My Dad was always a parade guy. He loved this country, fought for it. He counted every day as a gift after seeing death as a 20 year old, navigating daylight missions from England to Germany. He saw bombadiers jump out of planes, forgetting to reattach parachutes that the cramped quarters impeded. Watched planes draw fire, crash and burn. Saw B-17s fall out of the sky. Spent time waiting for other planes to return to the pop-up base in rural Britain. Many didn't.
So Memorial Day was a chance to pay homage to those who gave the ultimate sacrifice. He loved to wave a flag, say a prayer and then hunker down to a holiday barbecue. Honor and remembrance, followed by a celebration of his good fortune in returning home to a wonderful life.
This Memorial Day I will be joining most of my family at West Point for the graduation of my nephew, Andrew Joliat. Both of his Grandfathers logged time in the war, and both Grandfathers doubtless prayed that their sons and grandsons would grow up free from the harsh realities they dodged.
The world does not seem to be cooperating. Andrew was mindful of their service when he applied to the Military Academy his senior year. The photo atop this post is Andrew receiving the flag from Dad's casket. Taps resonated as the flag and the duty passed to a new generation. It was a moment.
The four years have melted away.( though not for Andrew, I expect.) He is so young in that picture; now he is burnished by hours of academics and physical challenges. The Academy took a boy and made a man. He studied engineering, and will specialize in heavy artillery. Lucky boy- he is stationed in Hawaii. Who knows where else his 5 years will take him? Who can predict what he will see and do? How he will change? But if the Academy deems he is ready, he is ready. Myself, I cannot believe this little mischief maker has toed the line. when he was 7, he played the ponies on a family cruise and won a few hundred bucks. The disqualification due to his age about killed him.
Andrew is right in front in this picture, leading his Company. This was the alumni parade, part of the early festivities for the immediate family. Tomorrow is the final march- an amazing bookend to the first march the plebes made 47 months ago. Now they will break away, leaving the academic for the real world. I'm sure you can imagine the swirl of pride and worry the parents had four years ago, and will have again tomorrow.
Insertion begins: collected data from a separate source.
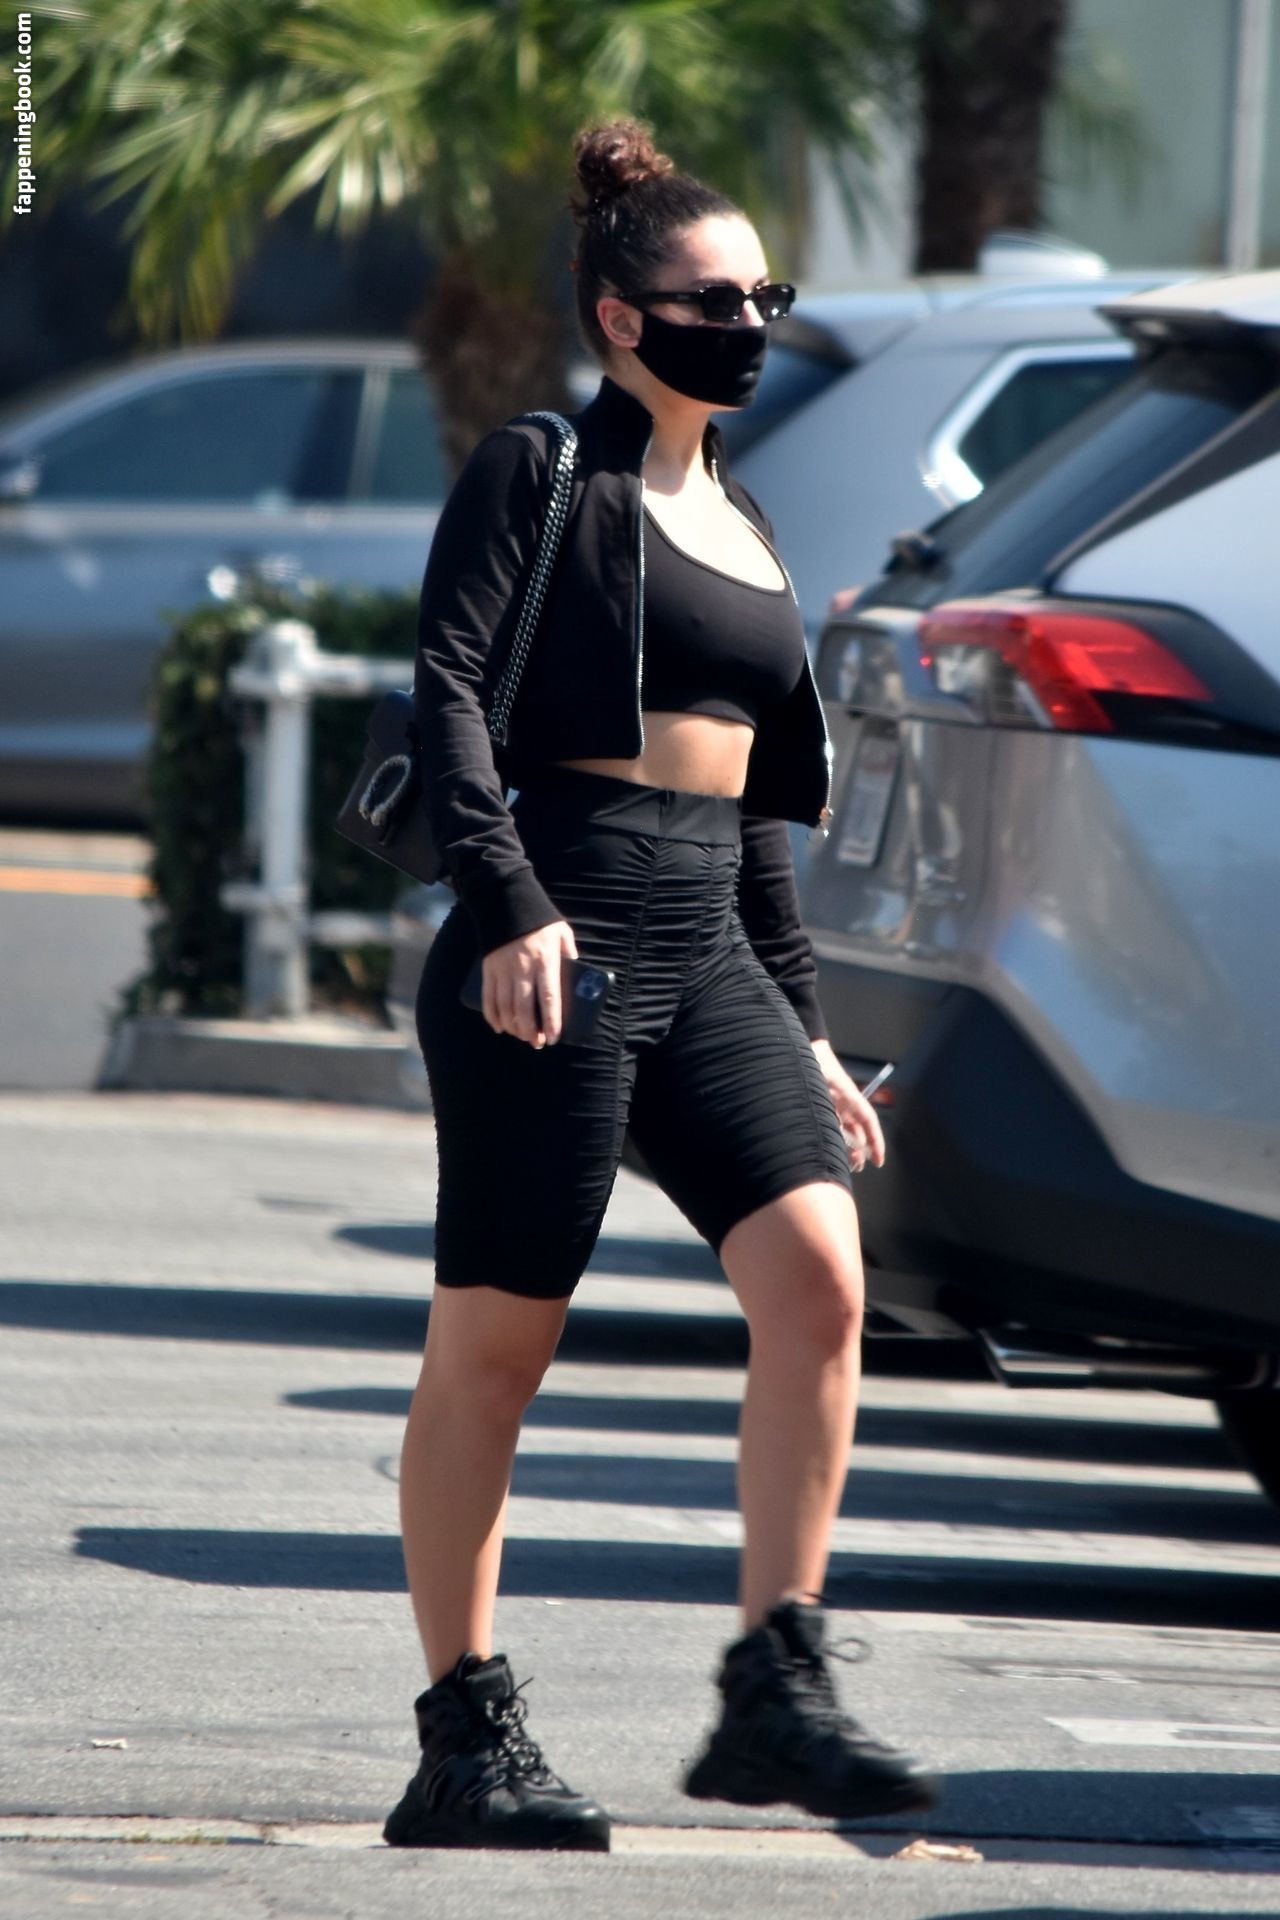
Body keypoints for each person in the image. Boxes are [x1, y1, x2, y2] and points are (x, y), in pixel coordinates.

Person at [383, 117, 940, 1854]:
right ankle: (463, 1736)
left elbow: (759, 810)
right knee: (498, 1347)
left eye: (767, 297)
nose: (749, 325)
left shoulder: (744, 514)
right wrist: (509, 903)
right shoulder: (545, 468)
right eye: (714, 300)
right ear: (623, 317)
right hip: (557, 930)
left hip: (710, 943)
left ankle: (775, 1685)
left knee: (822, 1283)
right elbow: (448, 688)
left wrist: (808, 1028)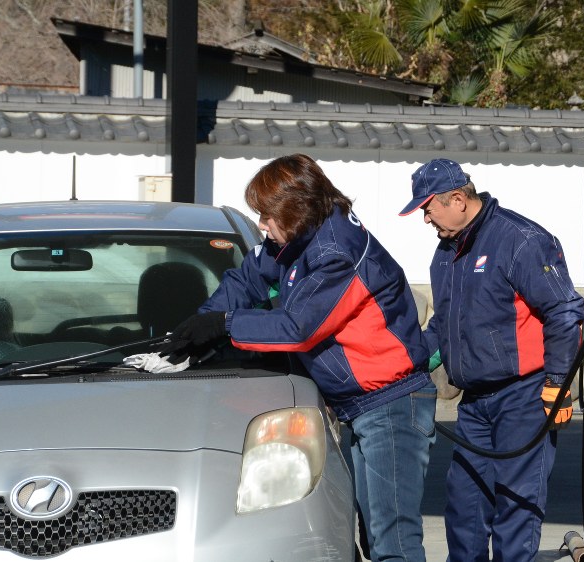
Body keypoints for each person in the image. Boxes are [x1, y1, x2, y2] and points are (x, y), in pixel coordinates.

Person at [159, 153, 437, 562]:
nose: (262, 226)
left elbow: (297, 328)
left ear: (295, 207)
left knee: (392, 540)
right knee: (369, 536)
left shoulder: (335, 252)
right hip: (355, 404)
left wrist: (225, 325)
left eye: (267, 216)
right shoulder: (299, 238)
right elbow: (248, 276)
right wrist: (199, 327)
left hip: (391, 403)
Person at [399, 158, 584, 562]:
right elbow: (442, 327)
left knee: (515, 507)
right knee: (464, 505)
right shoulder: (446, 253)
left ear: (459, 200)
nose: (426, 218)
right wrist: (407, 361)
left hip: (525, 396)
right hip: (476, 401)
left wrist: (557, 382)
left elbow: (565, 312)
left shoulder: (520, 239)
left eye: (428, 208)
Alas, our flight was cancelled, and this parade will not have our eyes upon it. In our place, Pat and Rachel will represent the Dahls: they were canceled 4 times, but persisted, found a flight to Hartford and will roll in at midnight or so. We will depart on our rescheduled flight at 6:00 AM, and join the festivities already in progress. Saturday will be the Commencement, Andrew's commissioning ceremony and a family party. I love parties!
We are taking a regional jet, and I am a scaredy cat about flying...but I have to be brave in honor of Andrew. If I knew a cool Army slogan, I would insert it here.. Army Strong? Nope, I am not.. Tomorrow I will clutch Steve's hand and confide that I hate to fly. He will laugh. I say this every flight.
I am thrilled that so many Joliats (20) are trekking to New York. We carry the pride of Grandpa Tom in our hearts. We will surround Andrew and his family with support. He now annexes to a bigger, harsher family -the military. His parents and sisters will miss him. Life shifts. Love abides. We'll bring it. Share it.
The Military Academy throws BIG parades. Like Dad- we all love a parade. DUTY, HONOR, COUNTRY. The official slogan of West Point. Here we come, New York.
In this special place, with family and memories, we will be especially grateful for those who gave so much. May we be worthy of their brave service. May God continue to bless the Joliats, just as he has blessed America.